### SOURCE DATA ###

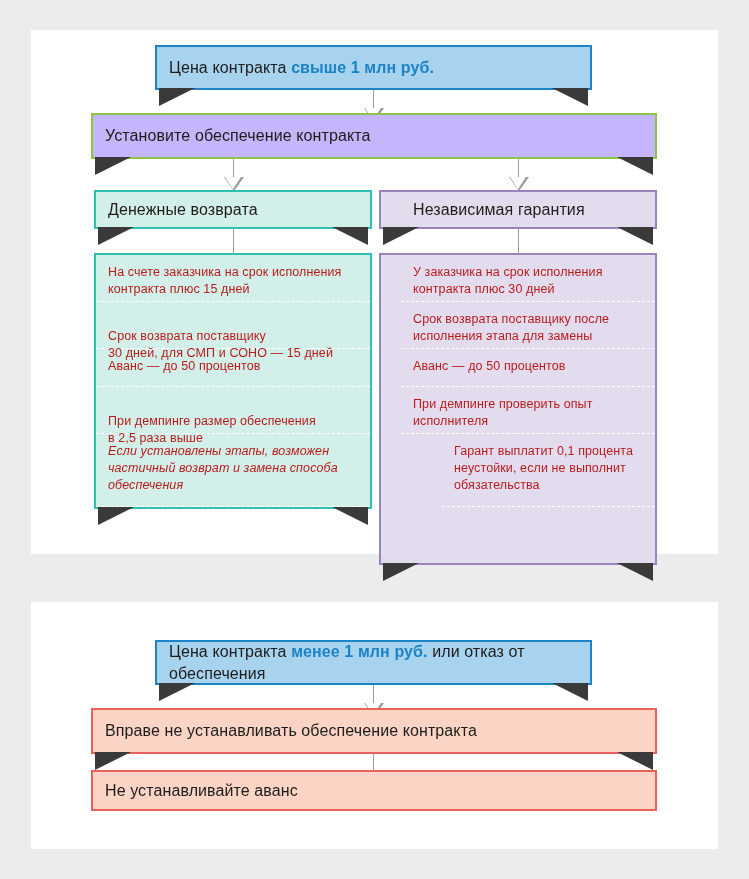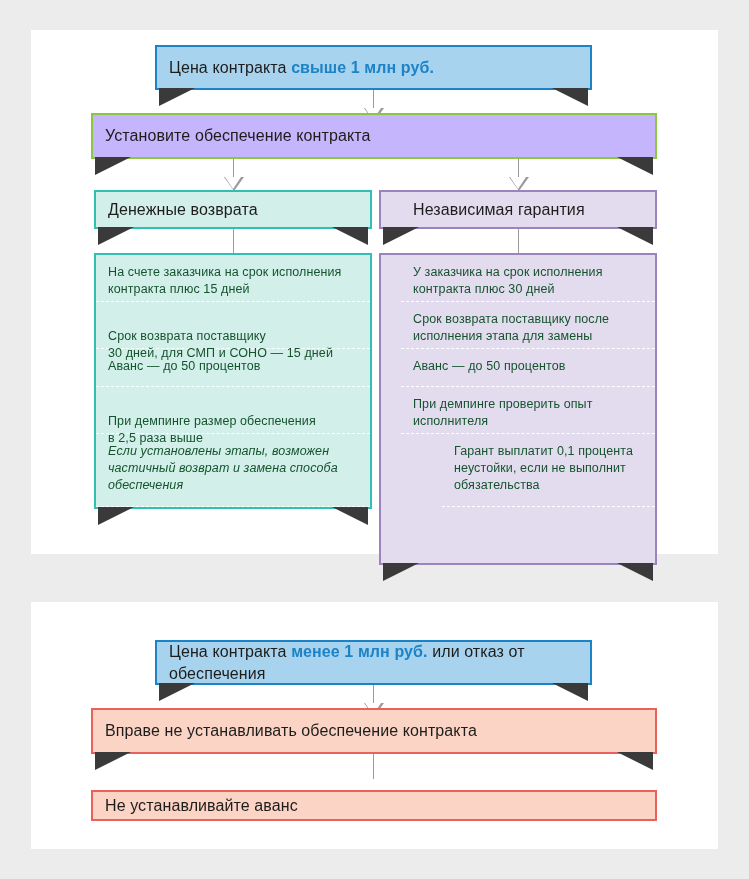--- a/index.html
+++ b/index.html
@@ -75,21 +75,21 @@
     position: absolute;
     box-sizing: border-box;
     border-style: solid;
     border-width: 2px;
   }
   .panel .row {
     box-sizing: border-box;
     padding: 9px 10px 9px 12px;
     font-size: 12.5px;
     line-height: 1.36;
-    color: #14532d;
+    color: #b91c1c;
     border-bottom: 1px dashed #ffffff;
     letter-spacing: .1px;
   }
   .panel .row:last-child { border-bottom: none; }
 
   
   .conn {
     position: absolute;
     width: 1px;
     background: #9b9b9b;
@@ -230,17 +230,17 @@
   </div>
 
   <div class="box v-pink" style="left:60px; top:106px; width:566px; height:46px;">
     <div class="txt">Вправе не устанавливать обеспечение контракта</div>
     <span class="tail tail-l"></span>
     <span class="tail tail-r"></span>
   </div>
 
   <div class="conn" style="left:342px; top:152px; height:25px;"></div>
 
-  <div class="box v-pink" style="left:60px; top:188px; width:566px; height:31px;">
+  <div class="box v-pink" style="left:60px; top:168px; width:566px; height:41px;">
     <div class="txt">Не устанавливайте аванс</div>
   </div>
 
 </div>
 
 </body></html>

###

An exact copy of every entry above is needed, with the pictures left out.

--- a/index.html
+++ b/index.html
@@ -75,21 +75,21 @@
     position: absolute;
     box-sizing: border-box;
     border-style: solid;
     border-width: 2px;
   }
   .panel .row {
     box-sizing: border-box;
     padding: 9px 10px 9px 12px;
     font-size: 12.5px;
     line-height: 1.36;
-    color: #14532d;
+    color: #b91c1c;
     border-bottom: 1px dashed #ffffff;
     letter-spacing: .1px;
   }
   .panel .row:last-child { border-bottom: none; }
 
   
   .conn {
     position: absolute;
     width: 1px;
     background: #9b9b9b;
@@ -230,17 +230,17 @@
   </div>
 
   <div class="box v-pink" style="left:60px; top:106px; width:566px; height:46px;">
     <div class="txt">Вправе не устанавливать обеспечение контракта</div>
     <span class="tail tail-l"></span>
     <span class="tail tail-r"></span>
   </div>
 
   <div class="conn" style="left:342px; top:152px; height:25px;"></div>
 
-  <div class="box v-pink" style="left:60px; top:188px; width:566px; height:31px;">
+  <div class="box v-pink" style="left:60px; top:168px; width:566px; height:41px;">
     <div class="txt">Не устанавливайте аванс</div>
   </div>
 
 </div>
 
 </body></html>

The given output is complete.